Further investigation found similar results in patients with moderate anemia.

“Unlike other recognized risk factors for cardiac surgery patients, such as advanced age and poor kidney function, anemia can be corrected with iron supplementation and medications that stimulate red blood cell production,” Marco Ranucci, MD, the study’s lead author, said in a news release.

“Unfortunately, to correct anemia we need two to three weeks before the operation, which may be too long for many patients to wait.”

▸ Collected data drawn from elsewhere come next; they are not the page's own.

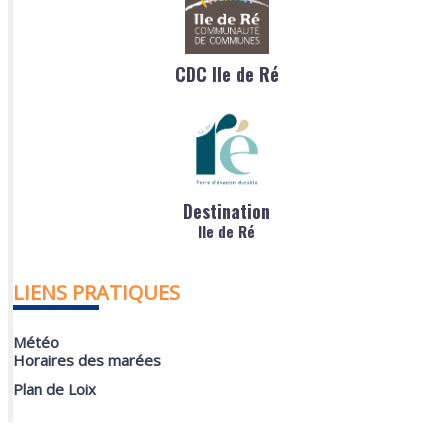
CDC Ile de Ré
Destination
Ile de Ré
LIENS PRATIQUES
Météo
Horaires des marées
Plan de Loix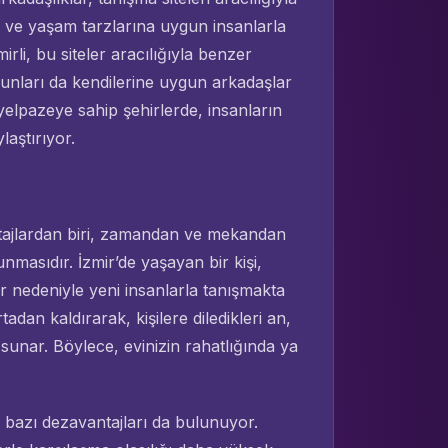
rına ve yaşam tarzlarına uygun insanlarla
irli, bu siteler aracılığıyla benzer
tkunları da kendilerine uygun arkadaşlar
 yelpazeye sahip şehirlerde, insanların
laştırıyor.
ntajlardan biri, zamandan ve mekandan
nmasıdır. İzmir’de yaşayan bir kişi,
 nedeniyle yeni insanlarla tanışmakta
adan kaldırarak, kişilere diledikleri an,
 sunar. Böylece, evinizin rahatlığında ya
a bazı dezavantajları da bulunuyor.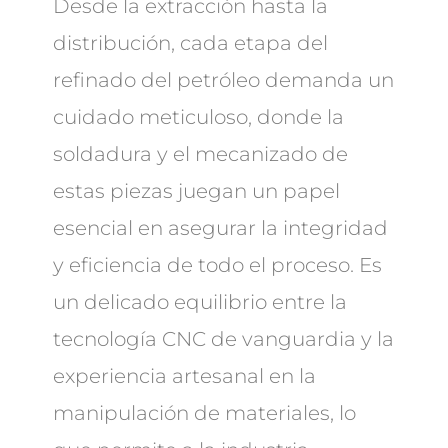
Desde la extracción hasta la
distribución, cada etapa del
refinado del petróleo demanda un
cuidado meticuloso, donde la
soldadura y el mecanizado de
estas piezas juegan un papel
esencial en asegurar la integridad
y eficiencia de todo el proceso. Es
un delicado equilibrio entre la
tecnología CNC de vanguardia y la
experiencia artesanal en la
manipulación de materiales, lo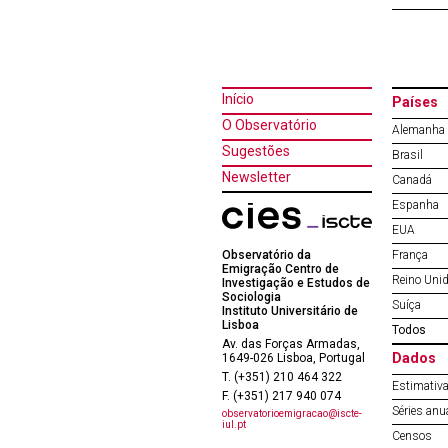
Início
Países
O Observatório
Alemanha
Sugestões
Brasil
Newsletter
Canadá
Espanha
EUA
Observatório da
França
Emigração Centro de
Reino Uni
Investigação e Estudos de
Sociologia
Suíça
Instituto Universitário de
Lisboa
Todos
Av. das Forças Armadas,
Dados
1649-026 Lisboa, Portugal
T. (+351) 210 464 322
Estimativa
F. (+351) 217 940 074
Séries anu
observatorioemigracao@iscte-
iul.pt
Censos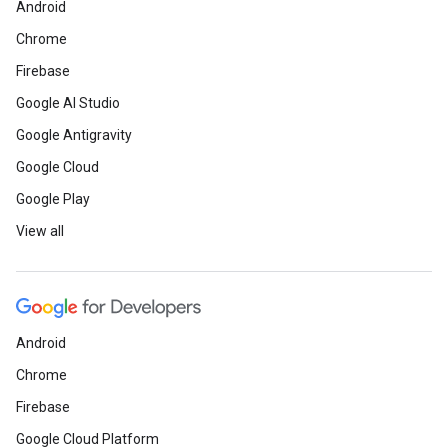
Android
Chrome
Firebase
Google AI Studio
Google Antigravity
Google Cloud
Google Play
View all
Android
Chrome
Firebase
Google Cloud Platform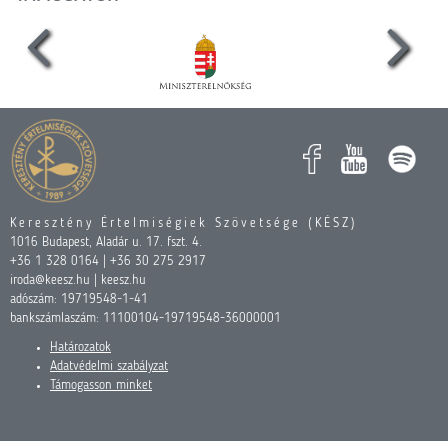
Keresztény Értelmiségiek Szövetsége (KÉSZ)
1016 Budapest, Aladár u. 17. fszt. 4.
+36 1 328 0164 | +36 30 275 2917
iroda@keesz.hu | keesz.hu
adószám: 19719548-1-41
bankszámlaszám: 11100104-19719548-36000001
Határozatok
Adatvédelmi szabályzat
Támogasson minket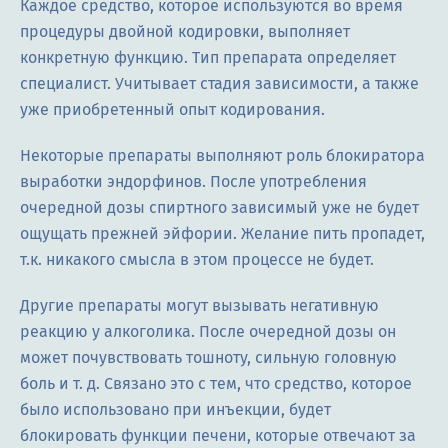
Каждое средство, которое используются во время
процедуры двойной кодировки, выполняет
конкретную функцию. Тип препарата определяет
специалист. Учитывает стадия зависимости, а также
уже приобретенный опыт кодирования.
Некоторые препараты выполняют роль блокиратора
выработки эндорфинов. После употребления
очередной дозы спиртного зависимый уже не будет
ощущать прежней эйфории. Желание пить пропадет,
т.к. никакого смысла в этом процессе не будет.
Другие препараты могут вызывать негативную
реакцию у алкоголика. После очередной дозы он
может почувствовать тошноту, сильную головную
боль и т. д. Связано это с тем, что средство, которое
было использовано при инъекции, будет
блокировать функции печени, которые отвечают за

Older adults are at risk for iron-deficiency anemia, which may result from blood loss, iron-poor diet or insufficient iron absorption from food. Preoperative anemia has not been considered a risk factor for survival following heart surgery, although anemia’s role previously had been investigated in outcomes for coronary artery bypass grafting surgery.

“Until it can be clearly demonstrated that correcting anemia improves outcomes, I think that working to correct and preserve the natural hemoglobin in a patient’s blood prior to surgery is a viable and safe option,” Ranucci said.

In an invited commentary, Jeremiah R. Brown, PhD, MS, an assistant professor at The Dartmouth Institute for Health Policy and Clinical Practice at the Geisel School of Medicine in Hanover, N.H., wrote that the Ranucci paper presents a convincing case for adding severe anemia to cardiac surgery preoperative mortality models.

“Dr. Ranucci’s work demonstrates that cardiac surgeons need to know about the preoperative presence of severe anemia when estimating the operative mortality risk,” Brown wrote. “Doing so will provide patients with a more accurate estimate of operative risk than currently available in our risk models for informing surgeons and patients about the possible risks of surgery.”

Brown added that certain diagnostic procedures could be planned well ahead of elective surgeries, such as CABG surgery, to help identify anemia and provide time to treat it. “This extra time would allow surgeons to review the results and determine a strategic plan.”